Русская литература 60-х годов XIX века, страница 6

Динамика народной жизни, ее шумное и пестрое многообра­зие, разноголосие народных характеров и народных идеалов не стали предметом первостепенного внимания русского классиче­ского романа, но получили разностороннее освещение в циклах, которые позволяли автору сохранять контуры единой художест­венной концепции при гораздо более широкой, чем в романе, ин­дивидуализации изображаемых героев. Именно потому очерковая литература о народе существует у нас одновременно с развитием романа, отчасти готовя его появление, но и постоянно конкурируя с ним.

Русская критика 60-х годов XIX века

Русская критика второй половины XIX века развивается дра­матично. Общественная жизнь страны в это время необычайно усложнилась. В ходе подготовки и проведения антикрепостниче­ских реформ возникло множество политических направлений, ко­торые спорили друг с другом. Пестрой, многослойной оказалась и картина литературного процесса. Поэтому и критика стала бо­лее разноголосой по сравнению с эпохой 30—40-х годов, когда все многообразие критических оценок покрывалось авторитет­ным словом Белинского. Подобно Пушкину в литературе, Белин­ский в критике был своеобразным универсалом: он совмещал в оценке произведения и социологические, и эстетические, и сти­листические подходы, охватывая взором литературное движение в целом.

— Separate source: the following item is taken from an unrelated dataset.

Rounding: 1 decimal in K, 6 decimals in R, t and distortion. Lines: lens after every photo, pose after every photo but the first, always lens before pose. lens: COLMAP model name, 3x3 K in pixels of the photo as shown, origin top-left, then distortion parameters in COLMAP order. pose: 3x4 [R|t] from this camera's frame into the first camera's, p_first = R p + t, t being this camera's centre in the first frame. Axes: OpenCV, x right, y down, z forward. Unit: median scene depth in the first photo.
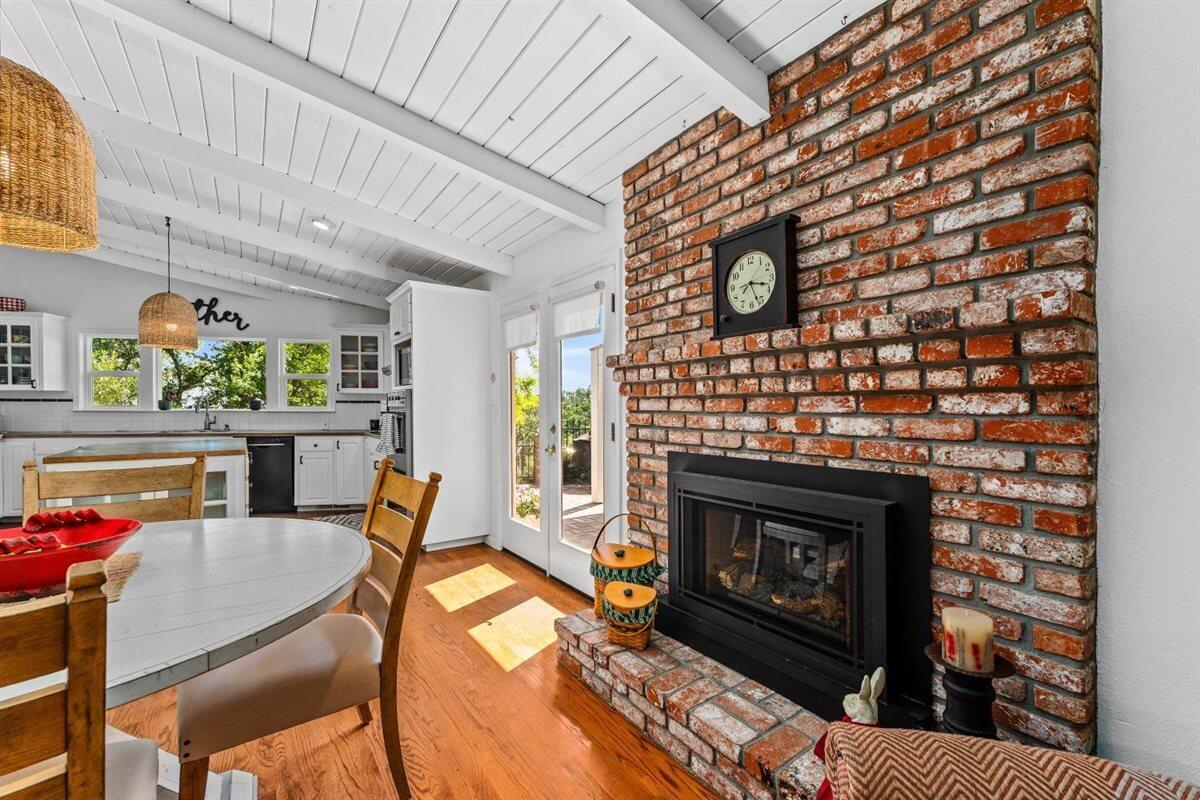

Во второй половине XIX века критический универсализм Бе­линского оказался неповторимым. Критическая мысль специали­зировалась по отдельным направлениям и школам. Даже крити­ки наиболее разносторонние, обладавшие широтой общественно­го взгляда, уже не могли претендовать не только на охват лите­ратурного движения во всей его полноте, но и на целостную интерпретацию отдельного произведения. Литературное разви­тие в целом и место в нем отдельного писателя раскрывалось те­перь всей совокупностью критических оценок. Аполлон Григорь­ев, например, споря с добролюбовскими оценками А. Н. Остров­ского, подмечал в творчестве драматурга такие грани, которые ускользали от Добролюбова в связи с различием их обществен­ных взглядов и эстетических позиций. Критическое осмысление творчества Тургенева или Льва Толстого нельзя свести к оцен­кам Добролюбова или Чернышевского. Работы Н. Н. Страхова об «Отцах и детях» и «Войне и мире» существенно углубляют и уточняют их. Глубина понимания романа И. А. Гончарова «Об­ломов» не исчерпывается классической статьей Добролюбова «Что такое обломовщина?». А. В. Дружинин вносит в осмысле­ние характера Обломова значительные уточнения. И нам важно учесть при изучении литературы XIX века весь спектр разноре­чивых критических ее оценок современниками. Без знания этих оценок наше восприятие классики окажется антиисторичным, субъективным, искаженным. А чтобы разобраться в причинах разных подходов к оценке одного и того же произведения, нужно иметь предварительные сведения о характере общественных убеждений критика и о своеобразии его эстетической позиции.

Западники и славянофилы. Русская общественная мысль вто­рой половины XIX века бьется над решением вопроса о путях развития России. Могут ли они быть простым воспроизведением

путей Западной Европы или Россия имеет свою особенную судь­бу? В решении этого вопроса русская общественность размеже­валась на два течения—западническое и славянофильское. За­падники полностью принимали реформу Петра Великого и счи­тали, что Россия должна и далее идти западным путем. Славя­нофилы видели в петровских реформах попытку насильственной европеизации и полагали, что в дальнейшем своем развитии Рос­сия должна опираться на собственный тип культуры, вырастаю­щий на духовной почве православия.

И славянофилы, и западники были патриотами. Когда в 1861 году, вслед за А. С. Хомяковым, скончался «рыцарь сла­вянофильства» К. С. Аксаков, западник А. И. Герцен, сказал:

«Да, мы были противниками их, но очень странными. У нас бы­ла одна любовь, но не одинаковая. У них и у нас запало с ранних лет одно сильное безотчетное, физиологическое, страстное чув­ство, которое они принимали за воспоминание, а мы за пророче­ство — чувство безграничной, обхватывающей все существова­ние любви к русскому народу, к русскому быту, к русскому складу ума. И мы, как Янус или как двуглавый орел, смотрели в разные стороны, в то время как сердце билось одно».